THE PROBLEM:
Tally the lines in the material below that hold the string "name" and report the tally alone.

STORED DATA:

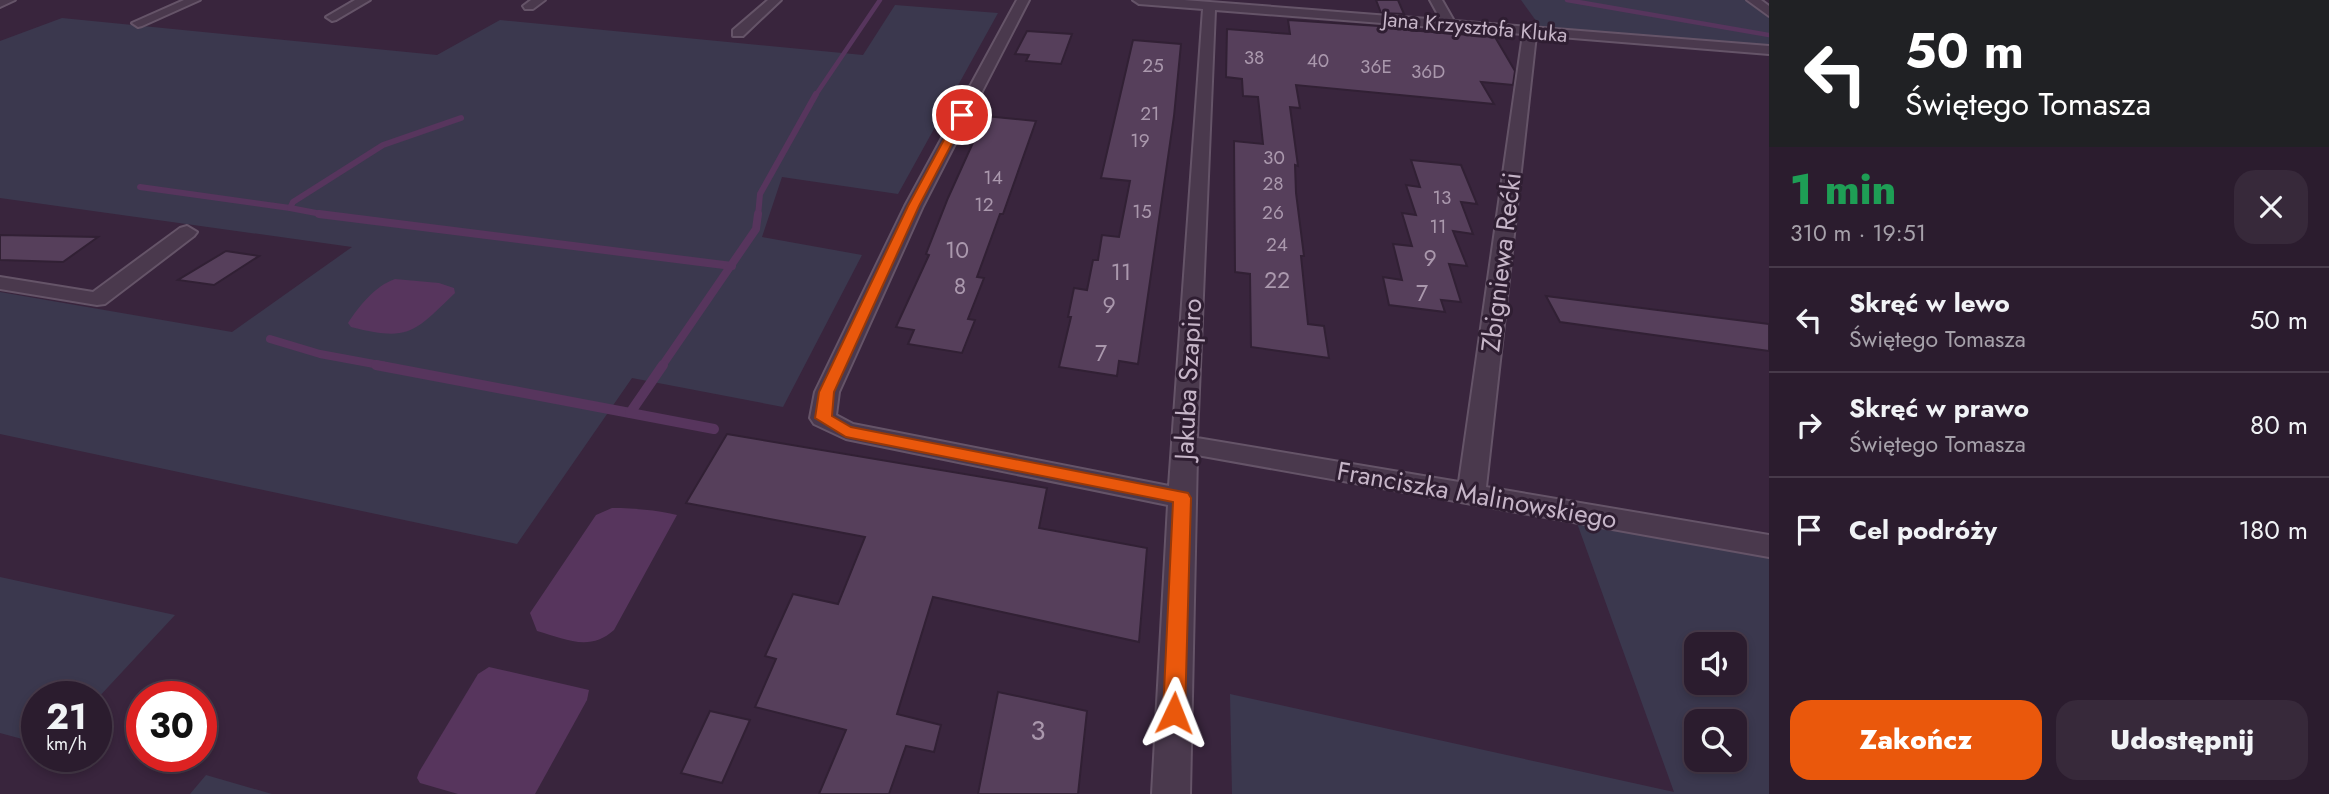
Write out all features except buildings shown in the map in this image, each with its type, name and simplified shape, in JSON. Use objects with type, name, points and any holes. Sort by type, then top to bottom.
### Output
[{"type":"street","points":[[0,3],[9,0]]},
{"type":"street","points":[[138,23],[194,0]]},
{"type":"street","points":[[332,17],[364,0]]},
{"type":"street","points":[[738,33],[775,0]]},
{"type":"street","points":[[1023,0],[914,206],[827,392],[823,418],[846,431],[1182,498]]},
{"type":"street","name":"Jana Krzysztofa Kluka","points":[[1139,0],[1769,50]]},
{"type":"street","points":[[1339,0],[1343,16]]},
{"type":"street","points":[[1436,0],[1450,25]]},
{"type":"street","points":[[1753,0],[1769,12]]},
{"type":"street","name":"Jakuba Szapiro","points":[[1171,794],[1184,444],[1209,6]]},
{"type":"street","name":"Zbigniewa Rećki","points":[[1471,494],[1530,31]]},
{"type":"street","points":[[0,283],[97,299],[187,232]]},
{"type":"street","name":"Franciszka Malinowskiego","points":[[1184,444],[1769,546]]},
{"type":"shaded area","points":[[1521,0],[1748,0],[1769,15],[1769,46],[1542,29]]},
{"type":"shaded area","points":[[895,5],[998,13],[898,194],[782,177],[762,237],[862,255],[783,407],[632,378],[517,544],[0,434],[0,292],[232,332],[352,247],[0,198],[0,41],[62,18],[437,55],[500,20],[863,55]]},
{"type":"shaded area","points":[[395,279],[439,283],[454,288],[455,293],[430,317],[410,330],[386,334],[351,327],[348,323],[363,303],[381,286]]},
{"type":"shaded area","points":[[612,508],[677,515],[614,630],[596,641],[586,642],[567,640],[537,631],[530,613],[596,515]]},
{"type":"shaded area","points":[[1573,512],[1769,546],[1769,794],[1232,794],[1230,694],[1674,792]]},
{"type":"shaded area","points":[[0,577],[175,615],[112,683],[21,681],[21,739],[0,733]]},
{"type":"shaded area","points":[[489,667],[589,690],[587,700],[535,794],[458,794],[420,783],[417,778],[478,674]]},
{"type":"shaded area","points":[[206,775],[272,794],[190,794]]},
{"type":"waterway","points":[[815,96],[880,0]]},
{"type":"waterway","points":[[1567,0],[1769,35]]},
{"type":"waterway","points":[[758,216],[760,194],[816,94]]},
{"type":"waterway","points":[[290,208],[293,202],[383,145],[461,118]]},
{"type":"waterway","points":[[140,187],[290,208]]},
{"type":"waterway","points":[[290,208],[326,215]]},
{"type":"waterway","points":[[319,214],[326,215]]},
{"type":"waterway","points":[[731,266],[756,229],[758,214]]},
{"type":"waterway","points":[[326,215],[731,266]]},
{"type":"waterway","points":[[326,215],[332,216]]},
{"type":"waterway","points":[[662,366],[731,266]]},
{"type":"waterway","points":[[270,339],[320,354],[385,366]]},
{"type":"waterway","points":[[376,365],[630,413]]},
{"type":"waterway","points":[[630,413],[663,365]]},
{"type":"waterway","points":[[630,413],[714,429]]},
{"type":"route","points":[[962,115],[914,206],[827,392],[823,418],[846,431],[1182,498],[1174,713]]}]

RESPONSE TO THE TASK:
5